Como os rotíferos se reproduzem?
Os métodos de reprodução dos rotíferos variam muito no filo rotífero. Os rotíferos se reproduzem de forma sexuada ou assexuada. Em ambos os casos, eles precisam produzir óvulos.
Nas espécies de rotíferos que se reproduzem de forma sexuada, tanto machos quanto fêmeas podem ser observados na população. Os rotíferos fêmeos produzem óvulos mícticos, que são haploides e precisam ser fertilizados pelo espermatozoide de um macho. Se os óvulos não forem fertilizados, eles se desenvolverão partenogeneticamente em machos. Nas espécies planctônicas que se reproduzem de forma sexuada, muitas vezes é possível observar o dimorfismo sexual; os rotíferos machos não possuem um pé, são menores e nadam mais rápido do que os rotíferos fêmeos.
No lado oposto do espectro, os rotíferos bdeloides se reproduzem de forma assexuada por partenogênese. Suas populações são compostas somente de fêmeas. Assim, os óvulos não precisam ser fertilizados pelo espermatozoide de um macho para dar origem a rotíferos fêmeos bebês. Esses tipos de óvulos são chamados de amícticos e são diploides.
Os rotíferos bdeloides são um dos poucos grupos de animais que não possuem representantes machos, junto com determinadas espécies de cladóceros, pulgões, abelhas e formigas. Há aproximadamente 40 milhões de anos os rotíferos bdeloides vêm evoluindo como um grupo exclusivamente de fêmeas!
Como você visualiza os rotíferos em um microscópio?
Os rotíferos podem ser encontrados quase em todo lugar. Coletando amostras de uma lagoa, lago ou até de calhas de edifícios, com certeza você encontrará pelo menos uma espécie de rotífero para visualizar no microscópio.
Coletando espécimes de rotíferos para visualizar no microscópio. Imagens cortesia de Chloé Savard.

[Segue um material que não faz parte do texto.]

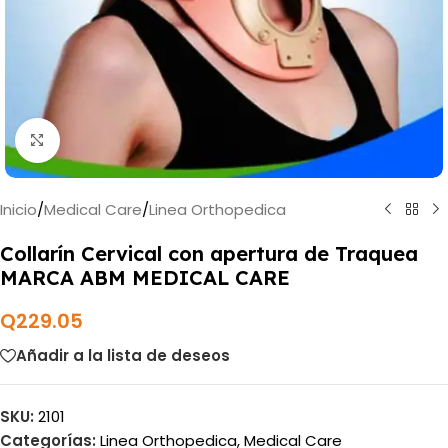
Haga clic para ampliar
Inicio
/
Medical Care
/
Linea Orthopedica
Collarín Cervical con apertura de Traquea
MARCA ABM MEDICAL CARE
Q
229.05
Añadir a la lista de deseos
SKU:
2101
Categorías:
Linea Orthopedica
,
Medical Care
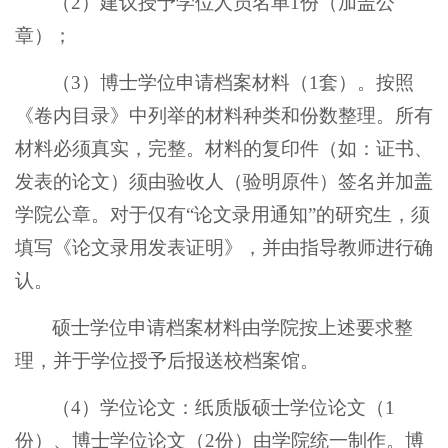
（2）建议授予学位人员名单1份（加盖公
章）；
（3）博士学位申请档案材料（1套）。按照
《卷内目录》中列举的材料种类和份数整理。所有
材料必须真实，完整。材料的复印件（如：证书、
发表的论文）须由验收人（验明原件）签名并加盖
学院公章。对于仅有“论文录用通知”的研究生，须
填写《论文录用发表证明》，并由指导教师进行确
认。
硕士学位申请档案材料由学院按上述要求整
理，并于学位授予后报送校档案馆。
（4）学位论文：纸质版硕士学位论文（1
份）、博士学位论文（2份）由学院统一制作。博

Os rotíferos bdeloides são especialmente abundantes em musgos e liquens. Como provavelmente eles estão em seu estado dormente, é importante deixar o musgo ou o líquen de molho por 24 horas antes de extrair a água dele e colocar a placa de Petri no microscópio.
Os rotíferos bdeloides muitas vezes rastejam em vez de nadar, por isso, podem ser confundidos com uma minhoca se você nunca tiver visto um (como aconteceu comigo na primeira vez que vi um!). Para observações ideais dos rotíferos, use uma iluminação de campo claro ou de campo escuro em um microscópio composto.